Éditorial : Un gain de formation au CPCT-Paris
Les deux années de stage au CPCT-Paris étant arrivées à leur terme, un certain nombre de praticiens sortants ont souhaité témoigner des effets de formation qu’ils ont pu en extraire.
Lors de son « Ouverture » à la dernière journée du CPCT-Paris, la présidente du CPCT-Paris, Lilia Mahjoub, soulignait la remarque de Lacan selon laquelle : être rigoureux ce n’est pas vouloir absolument que les petites chevilles rentrent dans les petits trous[1]. Quand cela résiste, ajoute-elle, « ceci indique qu’il y a un réel en jeu et que celui-ci ne peut se saisir avec ce que l’on sait déjà »[2].
Lisons alors, dans ce numéro de L’Hebdo-Blog, ce qui relève d’un savoir nouveau obtenu par ces praticiens qui ont fait l’expérience de la clinique du traitement bref. Répondre sans savoir comment, comme le soulignait une praticienne, pourrait en être le principe.
Par contre, ce que le praticien sait par l’expérience de sa propre analyse, c’est qu'il s’agit d’opérer avec la parole, non pas dans le sens de boucher les « petits trous » avec les « petites chevilles » des règles techniques, applicable à tous, mais dans le sens d’agir afin de produire une rencontre avec « ce qui opère »[3], à savoir le désir de l’analyste et obtenir un effet de sujet, ce qui est toujours singulier.

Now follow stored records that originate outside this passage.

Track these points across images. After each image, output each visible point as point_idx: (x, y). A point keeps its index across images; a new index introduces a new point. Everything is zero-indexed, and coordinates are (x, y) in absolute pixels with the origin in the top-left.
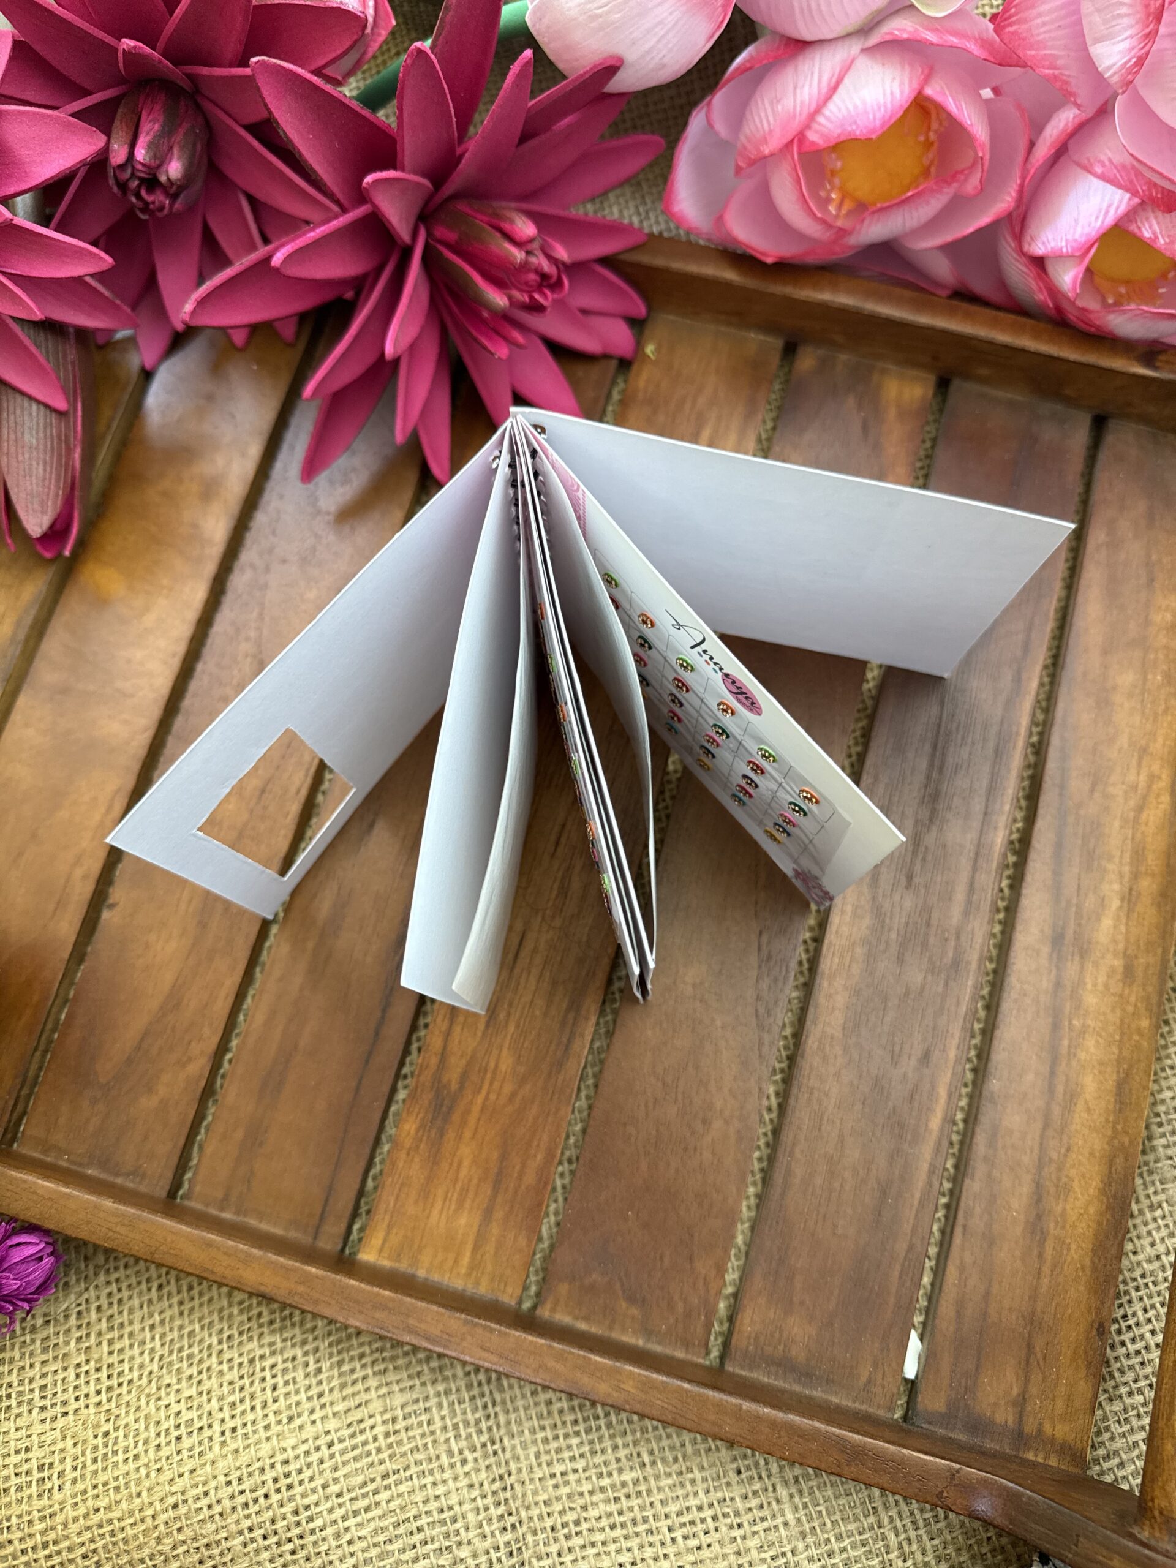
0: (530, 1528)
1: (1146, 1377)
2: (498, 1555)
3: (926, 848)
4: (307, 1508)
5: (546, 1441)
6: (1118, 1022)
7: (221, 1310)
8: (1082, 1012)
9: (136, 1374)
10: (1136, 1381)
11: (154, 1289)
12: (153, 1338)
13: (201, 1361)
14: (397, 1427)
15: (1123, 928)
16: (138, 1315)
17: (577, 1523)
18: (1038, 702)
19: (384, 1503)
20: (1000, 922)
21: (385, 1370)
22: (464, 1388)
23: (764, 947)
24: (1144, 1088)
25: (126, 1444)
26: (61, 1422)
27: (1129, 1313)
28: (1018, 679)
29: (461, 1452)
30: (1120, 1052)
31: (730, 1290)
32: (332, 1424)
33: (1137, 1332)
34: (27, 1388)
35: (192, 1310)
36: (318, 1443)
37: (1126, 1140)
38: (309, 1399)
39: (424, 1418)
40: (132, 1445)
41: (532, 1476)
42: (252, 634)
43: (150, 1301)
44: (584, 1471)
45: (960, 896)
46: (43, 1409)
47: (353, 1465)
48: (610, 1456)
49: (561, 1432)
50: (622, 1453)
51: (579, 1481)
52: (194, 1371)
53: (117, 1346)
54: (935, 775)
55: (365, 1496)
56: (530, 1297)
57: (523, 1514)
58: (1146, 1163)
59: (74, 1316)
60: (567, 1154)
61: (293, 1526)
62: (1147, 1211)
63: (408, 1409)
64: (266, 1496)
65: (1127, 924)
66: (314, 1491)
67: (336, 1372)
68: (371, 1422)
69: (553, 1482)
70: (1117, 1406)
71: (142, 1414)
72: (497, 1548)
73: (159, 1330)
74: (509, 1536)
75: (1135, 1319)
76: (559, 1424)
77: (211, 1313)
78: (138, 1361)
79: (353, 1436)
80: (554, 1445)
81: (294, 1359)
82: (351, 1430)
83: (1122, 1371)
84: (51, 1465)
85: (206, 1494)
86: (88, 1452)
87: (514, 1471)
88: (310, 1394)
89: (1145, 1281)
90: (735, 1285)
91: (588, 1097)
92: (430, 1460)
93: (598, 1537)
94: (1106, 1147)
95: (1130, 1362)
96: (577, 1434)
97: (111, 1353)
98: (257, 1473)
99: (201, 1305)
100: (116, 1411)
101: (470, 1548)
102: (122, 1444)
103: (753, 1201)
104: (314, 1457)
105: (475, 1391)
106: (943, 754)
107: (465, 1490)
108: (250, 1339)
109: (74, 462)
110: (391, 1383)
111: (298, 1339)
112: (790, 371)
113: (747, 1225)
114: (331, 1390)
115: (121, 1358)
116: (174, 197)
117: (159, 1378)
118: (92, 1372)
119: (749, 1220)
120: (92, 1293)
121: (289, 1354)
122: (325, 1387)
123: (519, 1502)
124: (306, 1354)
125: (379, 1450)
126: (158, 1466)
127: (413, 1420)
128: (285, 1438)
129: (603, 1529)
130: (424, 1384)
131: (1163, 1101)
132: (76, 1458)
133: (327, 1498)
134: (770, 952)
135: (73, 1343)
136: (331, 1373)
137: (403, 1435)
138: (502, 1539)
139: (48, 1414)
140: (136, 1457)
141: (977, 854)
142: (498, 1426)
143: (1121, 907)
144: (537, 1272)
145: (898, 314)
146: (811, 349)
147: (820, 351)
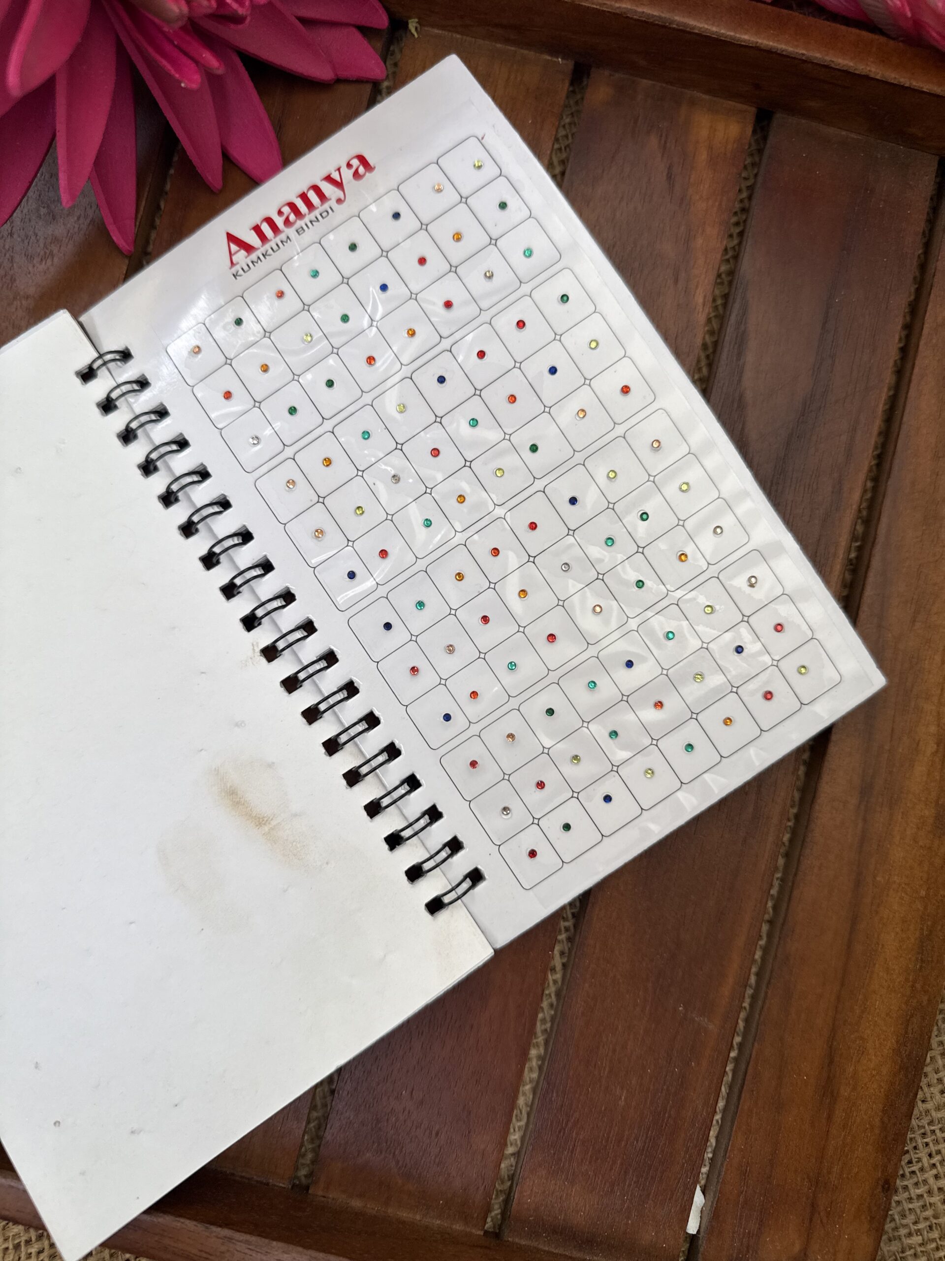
1: (926, 1219)
6: (925, 878)
8: (887, 867)
10: (915, 1223)
15: (937, 775)
27: (914, 1160)
28: (838, 489)
30: (925, 908)
33: (920, 1177)
37: (926, 998)
70: (895, 1247)
75: (920, 1165)
83: (904, 1216)
89: (933, 1128)
94: (904, 1006)
95: (911, 1206)
103: (534, 1063)
113: (528, 1087)
119: (531, 1081)
143: (937, 752)
144: (312, 1141)
145: (714, 29)
146: (607, 73)
147: (617, 75)
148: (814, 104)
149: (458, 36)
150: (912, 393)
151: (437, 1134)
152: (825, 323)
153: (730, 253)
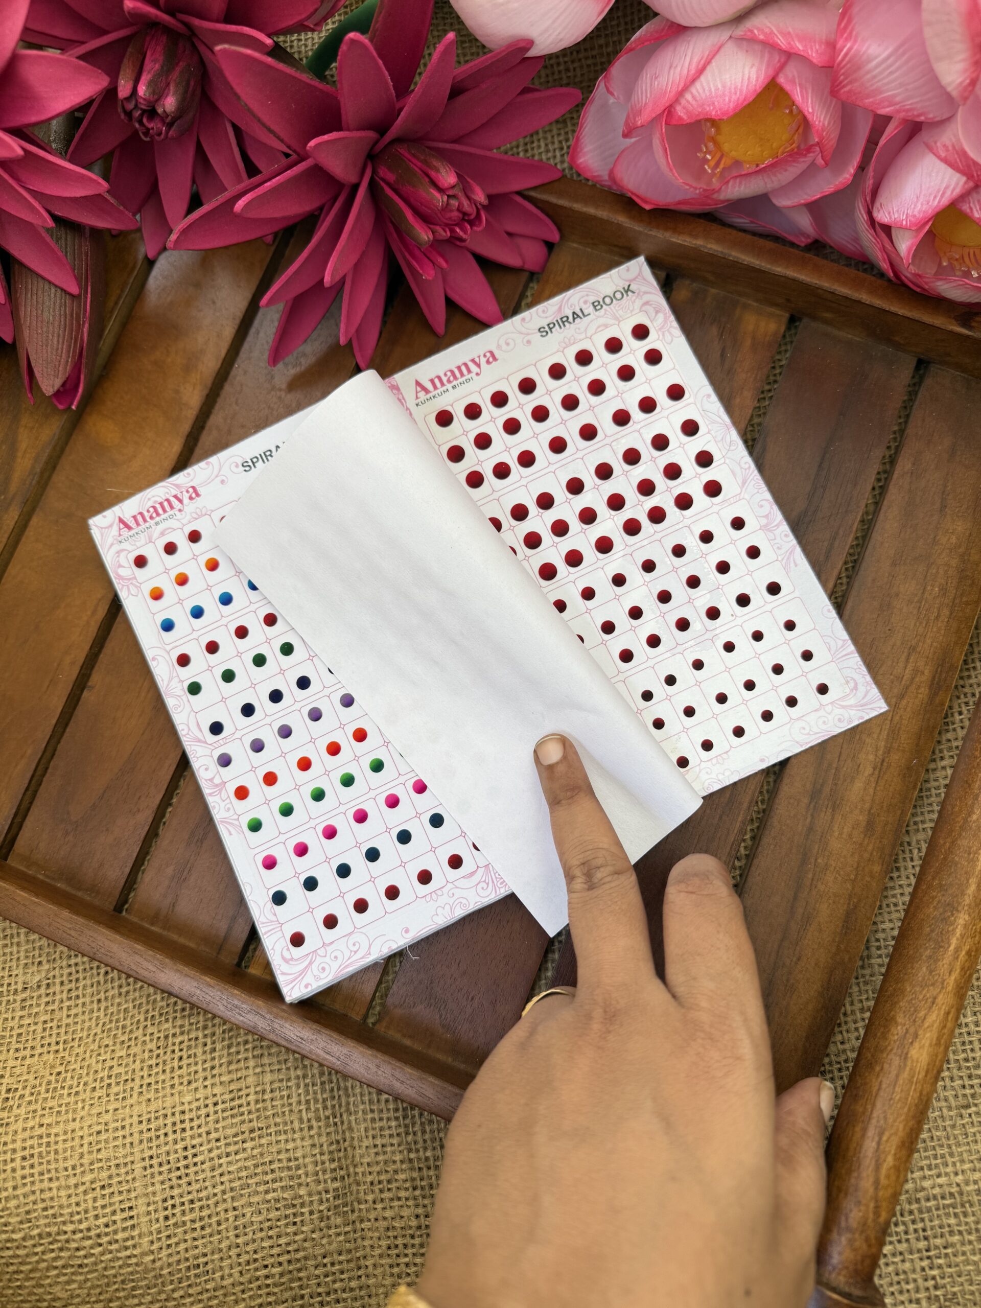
0: (355, 1180)
2: (328, 1196)
4: (193, 1147)
5: (373, 1120)
6: (855, 866)
7: (149, 996)
8: (827, 853)
9: (85, 1034)
11: (102, 975)
12: (99, 1009)
13: (131, 1031)
14: (266, 1097)
15: (871, 791)
16: (89, 990)
17: (389, 1182)
19: (249, 1150)
21: (262, 1055)
22: (317, 1075)
24: (869, 919)
25: (71, 1083)
26: (28, 1061)
29: (309, 1121)
30: (853, 889)
32: (217, 1090)
34: (8, 1034)
35: (128, 992)
36: (207, 1102)
37: (847, 958)
38: (204, 1070)
39: (284, 1093)
40: (75, 1084)
41: (361, 1144)
43: (99, 982)
44: (399, 1145)
46: (17, 1050)
47: (229, 1121)
48: (419, 1137)
49: (385, 1116)
50: (427, 1136)
51: (393, 1152)
52: (126, 1037)
53: (73, 1012)
55: (236, 1143)
56: (373, 1014)
57: (351, 1170)
58: (863, 976)
59: (44, 987)
61: (181, 1159)
62: (858, 1012)
63: (276, 1085)
64: (166, 1134)
65: (875, 788)
66: (200, 1135)
67: (225, 1052)
68: (248, 1091)
69: (376, 1150)
71: (86, 1064)
72: (327, 1192)
73: (103, 1005)
74: (337, 1184)
76: (385, 1110)
77: (141, 996)
78: (87, 1024)
79: (232, 1100)
80: (378, 1124)
81: (197, 1039)
82: (232, 1096)
84: (16, 1089)
85: (123, 1127)
86: (44, 1084)
87: (348, 1139)
88: (205, 1066)
92: (286, 1124)
93: (402, 1194)
94: (829, 960)
96: (397, 1119)
97: (68, 1016)
98: (161, 1118)
99: (135, 990)
100: (67, 1058)
101: (308, 1189)
102: (69, 1082)
104: (203, 1112)
105: (325, 1078)
107: (308, 1149)
108: (167, 1020)
109: (82, 335)
110: (265, 1065)
111: (200, 1025)
114: (221, 1065)
115: (76, 1020)
116: (170, 125)
117: (101, 1039)
118: (54, 1028)
120: (57, 972)
121: (193, 1035)
122: (216, 1062)
123: (349, 1162)
124: (205, 1036)
125: (250, 1112)
126: (92, 1102)
127: (277, 1094)
128: (184, 1096)
129: (407, 1189)
130: (288, 1069)
131: (884, 930)
132: (34, 1087)
133: (209, 1142)
135: (42, 1006)
136: (222, 1053)
137: (268, 1104)
138: (332, 1186)
139: (20, 1054)
140: (77, 1093)
142: (340, 1106)
143: (873, 774)
144: (382, 997)
145: (758, 262)
146: (687, 282)
147: (694, 285)
148: (827, 315)
149: (590, 250)
150: (881, 516)
151: (472, 999)
152: (821, 463)
153: (762, 411)
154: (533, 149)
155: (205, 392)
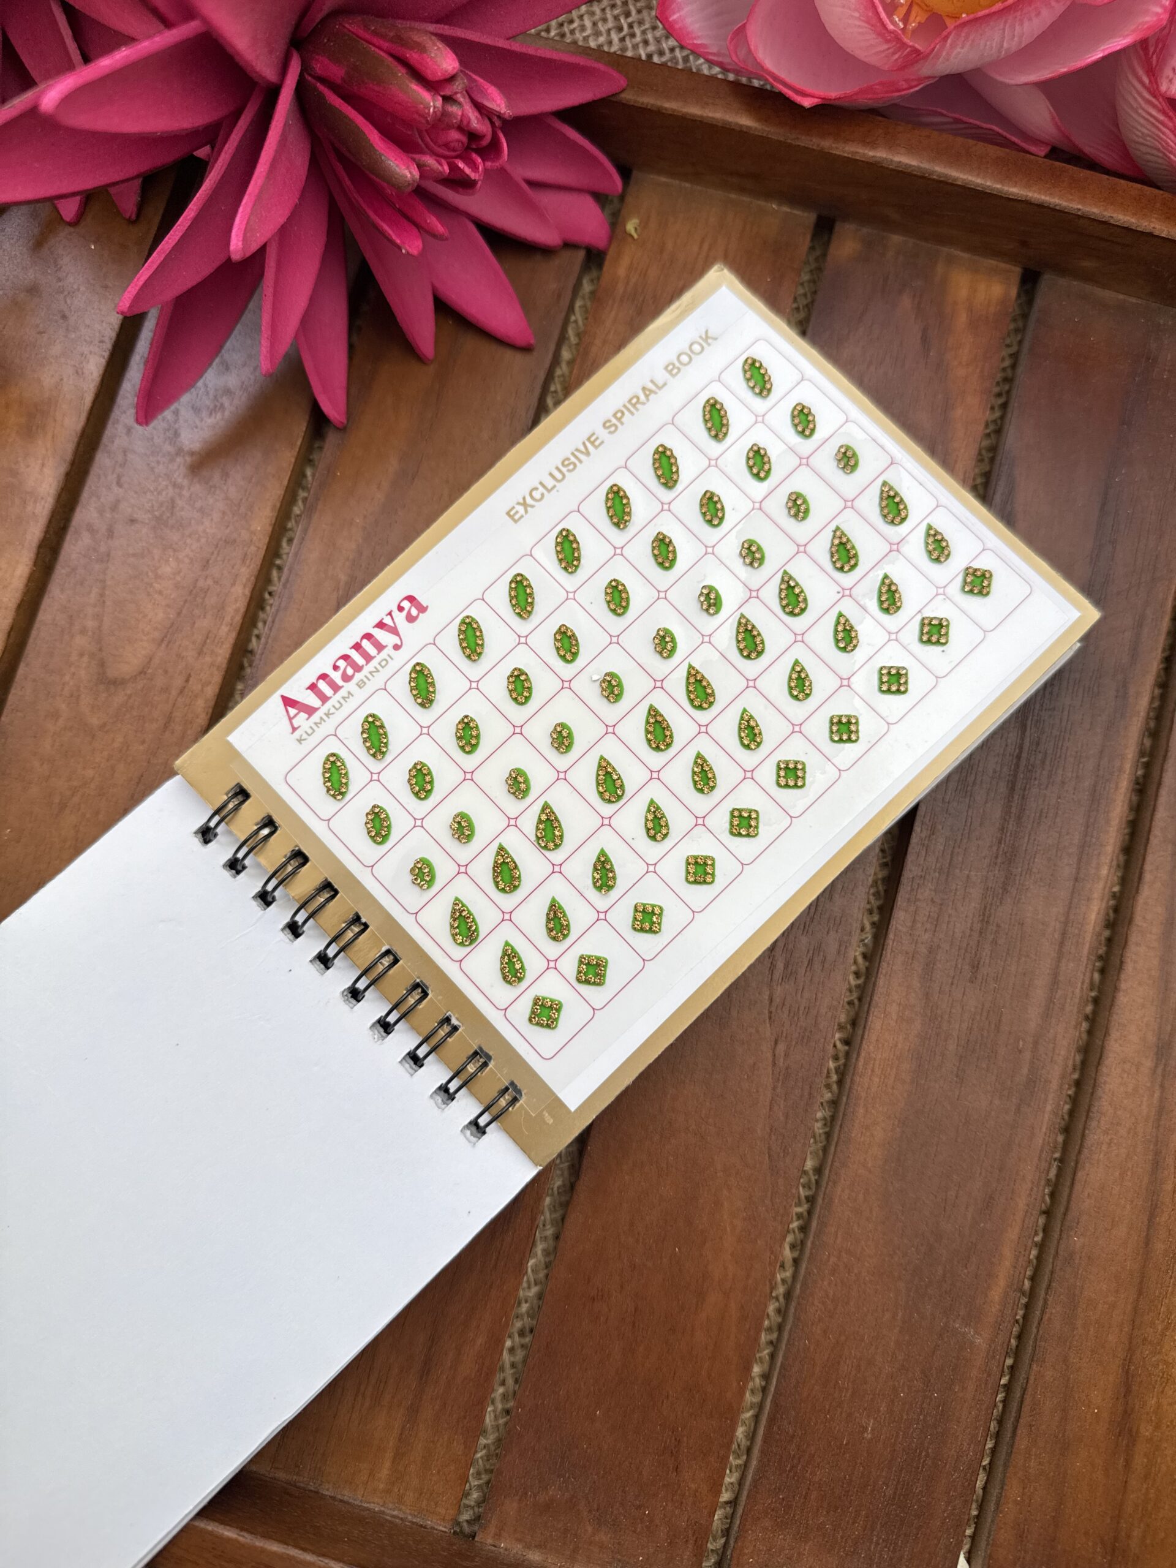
3: (998, 926)
18: (1147, 723)
20: (1087, 1018)
23: (781, 1062)
28: (1122, 693)
31: (725, 1496)
42: (90, 624)
45: (1039, 994)
54: (1011, 826)
56: (468, 1506)
60: (518, 1324)
90: (733, 1491)
91: (546, 1253)
106: (1023, 798)
112: (824, 255)
119: (752, 1407)
134: (787, 1069)
141: (1064, 934)
144: (479, 1474)
146: (854, 227)
147: (865, 230)
148: (1088, 264)
152: (1104, 505)
154: (572, 32)
155: (63, 469)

Certes, il ne s’agit pas de faire des cures psychanalytiques au CPCT, mais il y a une exigence de rigueur quant au désir que le praticien est appelé à mettre en jeu qui, ne visant pas la guérison, permet d’éloigner le traitement bref d’une psychothérapie. Précisons avec Lacan qu’« Il s’agit bien d’une rigueur en quelque sorte éthique, hors de laquelle toute cure, même fourrée de connaissances psychanalytiques, ne saurait être que psychothérapie. »[4]
« Une pratique n’a pas besoin d’être éclairée pour opérer »[5], dit Lacan. En effet, mais ses remarques sur la charité sont également à prendre en compte dans un lieu comme le CPCT où le traitement est gratuit[6]. Le praticien qui éclaire sa pratique ne jouit pas de faire du bénévolat, le bien de l’autre, car c’est à partir de son désir qu’il va en extraire un savoir.
Les auteurs de ces textes témoignent de leur position décidée de ce point de vue. Grâce au travail casuistique interne du CPCT-Paris, au contrôle, et à l’analyse, ces praticiens ont essayé de saisir, au-delà de tout effet thérapeutique, ce que leur désir a pu avoir comme lien avec le discours analytique pendant ce temps court au CPCT-Paris et en tirer un gain de formation.
[1] Cf. Lacan J., Le Séminaire, livre X, L’Angoisse, texte établi par J.-A. Miller, Paris, Seuil, 2004, p. 23-24.
[2] Mahjoub L., « Ouverture », intervention lors de la journée du CPCT-Paris : « Que savent les enfants ? Questions et réponses au CPCT », le 28 septembre 2019, inédit.
[3] Collectif, Ce qui opère. Au CPCT-Paris, Paris, École de la Cause freudienne / Huysmans, 2015.
[4] Lacan J., « Variantes de la cure-type », Écrits, Paris, Seuil, 1966, p. 324.
[5] Lacan J., « Télévision », Autres écrits, Paris, Seuil, 2001, p. 513.
[6] Voir l’argument de Lilia Mahjoub : « Ouverture », Ce qui opère, op. cit., p. 12.